Kaisa's Vice Chairman, L.L. Tam has told CNBC - demand is still very strong, despite the government's austerity measures.

(SOT) LL Tam, Chairman, Kaisa Group Holdings:

“ I think you know if you look at it in China, there's a huge topic on urbanisation and so forth. So we are doing everything in line with the Government policy and that's the reason we record very strong sales in the first nine months of the year. Depending on the demographic of the cities, I think for example Chengdu we only focus on the mass market for the time being and it really pays off because of the, again, the end user demand.”

To news Chinese chemicals firms will be watching closely. Canadian fertilizer maker Potash is stepping up its fight against BHP Billiton's 39-billion dollar takeover - filing an amended complaint in its lawsuit against the Aussie miner.

As BHP tries to convince authorities that its bid for Potash will benefit Canada - it's biggest shareholder is trying to convince BHP that it needs a different financial strategy.

Blackrock - which is a 10 percent shareholder in BHP - says the stock continues to be undervalued, and that it would benefit from yearly share buy-backs or a special dividend to shareholders.

(SOT) Catherine Raw, Blackrock, Director & Portfolio Manager:

“I think it's something we've talked to them over the years about.

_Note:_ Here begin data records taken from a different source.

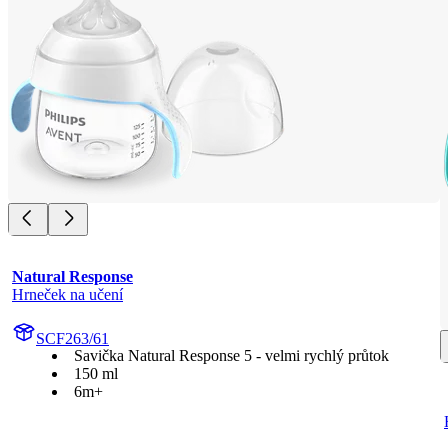
Natural Response
Hrneček na učení
SCF263/61
Savička Natural Response 5 - velmi rychlý průtok
150 ml
6m+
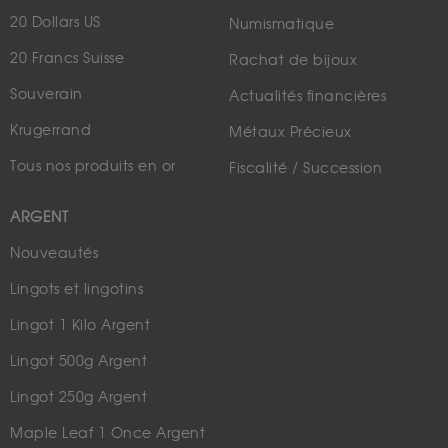
20 Dollars US
Numismatique
20 Francs Suisse
Rachat de bijoux
Souverain
Actualités financières
Krugerrand
Métaux Précieux
Tous nos produits en or
Fiscalité / Succession
ARGENT
Nouveautés
Lingots et lingotins
Lingot 1 Kilo Argent
Lingot 500g Argent
Lingot 250g Argent
Maple Leaf 1 Once Argent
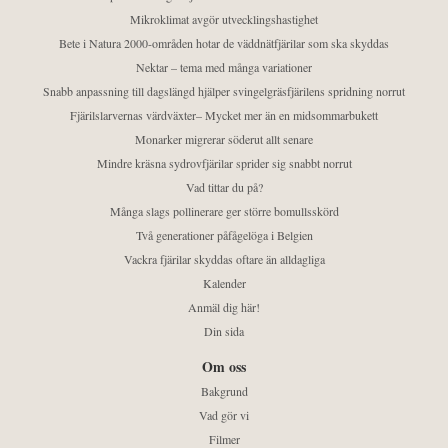
Mikroklimat avgör utvecklingshastighet
Bete i Natura 2000-områden hotar de väddnätfjärilar som ska skyddas
Nektar – tema med många variationer
Snabb anpassning till dagslängd hjälper svingelgräsfjärilens spridning norrut
Fjärilslarvernas värdväxter– Mycket mer än en midsommarbukett
Monarker migrerar söderut allt senare
Mindre kräsna sydrovfjärilar sprider sig snabbt norrut
Vad tittar du på?
Många slags pollinerare ger större bomullsskörd
Två generationer påfågelöga i Belgien
Vackra fjärilar skyddas oftare än alldagliga
Kalender
Anmäl dig här!
Din sida
Om oss
Bakgrund
Vad gör vi
Filmer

I think there were reasons why not to do it earlier in the year with the mineral resources tax, not knowing for sure how that was going to settle. But yes I think now that the balance sheet is so strong, and even if the Potash deal goes through, the cash flow generations of these [mining] companies is so strong, that shareholders need to start seeing some of that excess cashflow coming back to them.”

And Catherine Raw of Blackrock also said she doesn't believe BHP needs to raise its offer for Potash - because it's yet to see any rival bids.

(SOT) Catherine Raw, Blackrock, Director & Portfolio Manager:

"The first step I think has to be are they going to get approval from the Canadian authorities. So until that happens I believe that's the third of November that we get that statement, then I don't believe they need to do anything. At that point, when they know what conditions are going to be applied to the bid, what else they have to do in order to get the authorities to agree. At that point they can consider their options."

That's the latest Asia business news.

I'm Saijal Patel from CNBC enjoy your night.